REQUIREMENT: Scan the data below for the string "Objectives". Show every line where it turns up.

PROVIDED ENTRIES:

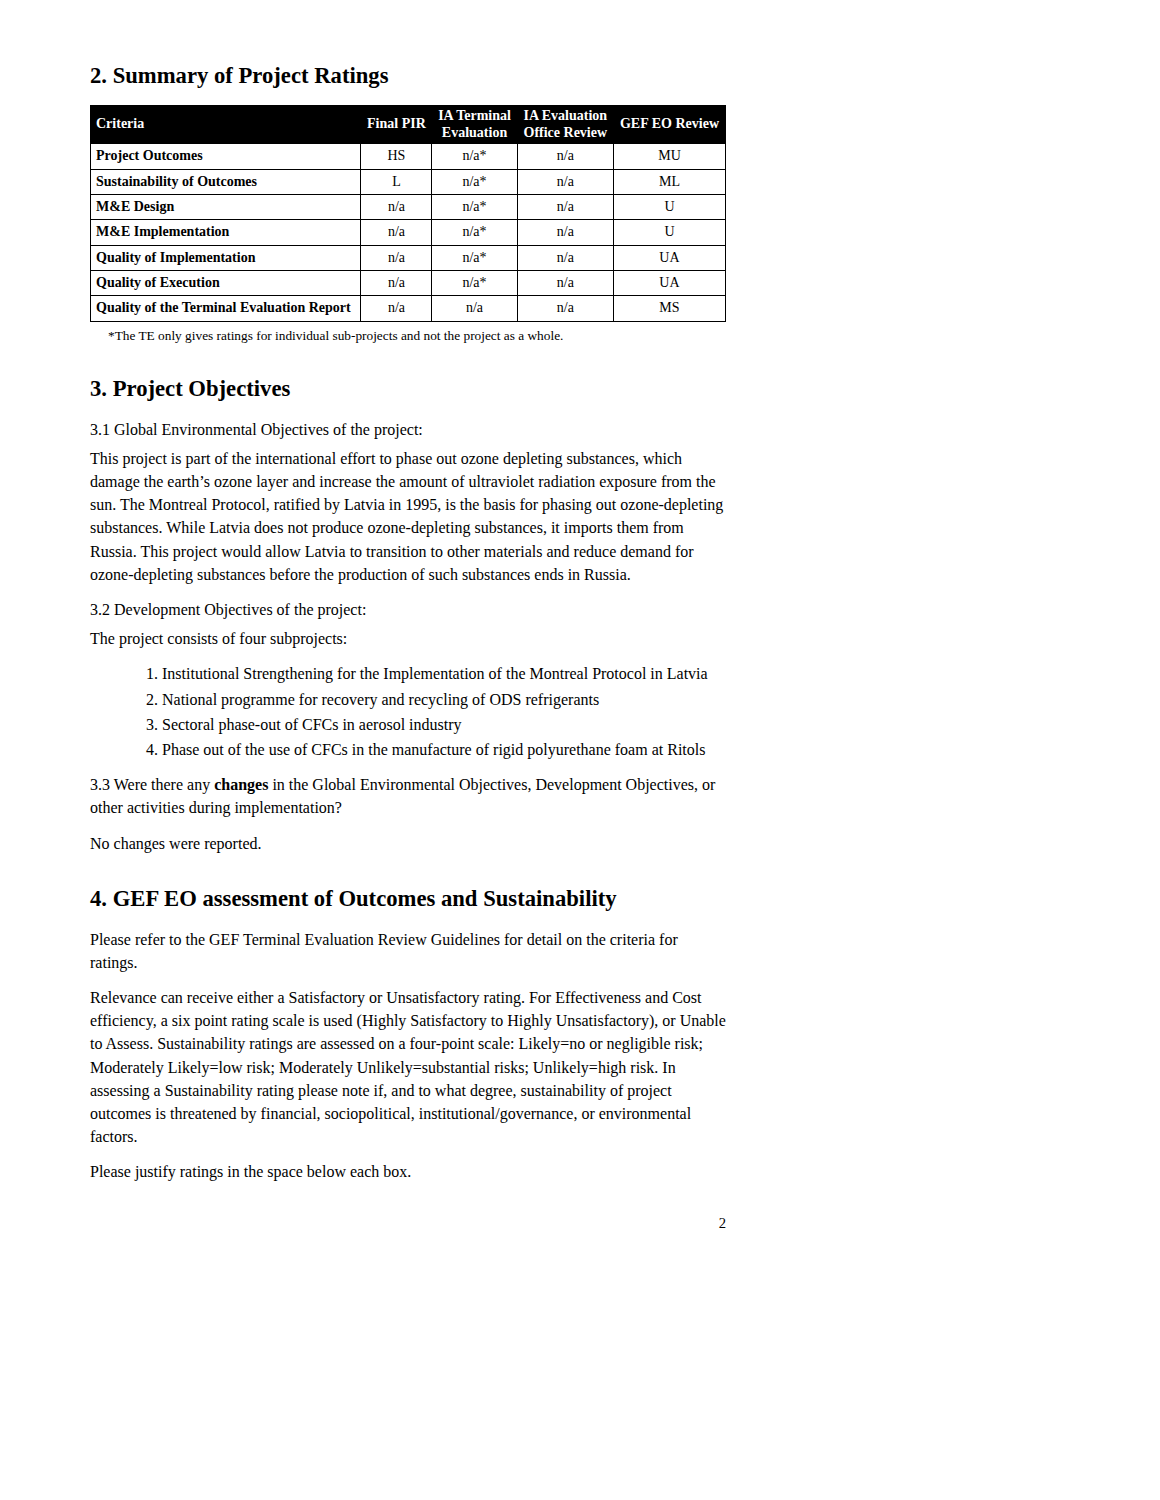2. Summary of Project Ratings
| Criteria | Final PIR | IA Terminal Evaluation | IA Evaluation Office Review | GEF EO Review |
| --- | --- | --- | --- | --- |
| Project Outcomes | HS | n/a* | n/a | MU |
| Sustainability of Outcomes | L | n/a* | n/a | ML |
| M&E Design | n/a | n/a* | n/a | U |
| M&E Implementation | n/a | n/a* | n/a | U |
| Quality of Implementation | n/a | n/a* | n/a | UA |
| Quality of Execution | n/a | n/a* | n/a | UA |
| Quality of the Terminal Evaluation Report | n/a | n/a | n/a | MS |
*The TE only gives ratings for individual sub-projects and not the project as a whole.
3. Project Objectives
3.1 Global Environmental Objectives of the project:
This project is part of the international effort to phase out ozone depleting substances, which damage the earth’s ozone layer and increase the amount of ultraviolet radiation exposure from the sun. The Montreal Protocol, ratified by Latvia in 1995, is the basis for phasing out ozone-depleting substances. While Latvia does not produce ozone-depleting substances, it imports them from Russia. This project would allow Latvia to transition to other materials and reduce demand for ozone-depleting substances before the production of such substances ends in Russia.
3.2 Development Objectives of the project:
The project consists of four subprojects:
Institutional Strengthening for the Implementation of the Montreal Protocol in Latvia
National programme for recovery and recycling of ODS refrigerants
Sectoral phase-out of CFCs in aerosol industry
Phase out of the use of CFCs in the manufacture of rigid polyurethane foam at Ritols
3.3 Were there any changes in the Global Environmental Objectives, Development Objectives, or other activities during implementation?
No changes were reported.
4. GEF EO assessment of Outcomes and Sustainability
Please refer to the GEF Terminal Evaluation Review Guidelines for detail on the criteria for ratings.
Relevance can receive either a Satisfactory or Unsatisfactory rating. For Effectiveness and Cost efficiency, a six point rating scale is used (Highly Satisfactory to Highly Unsatisfactory), or Unable to Assess. Sustainability ratings are assessed on a four-point scale: Likely=no or negligible risk; Moderately Likely=low risk; Moderately Unlikely=substantial risks; Unlikely=high risk. In assessing a Sustainability rating please note if, and to what degree, sustainability of project outcomes is threatened by financial, sociopolitical, institutional/governance, or environmental factors.
Please justify ratings in the space below each box.
2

ANSWER BELOW:
3. Project Objectives
3.1 Global Environmental Objectives of the project:
3.2 Development Objectives of the project:
3.3 Were there any changes in the Global Environmental Objectives, Development Objectives, or other activities during implementation?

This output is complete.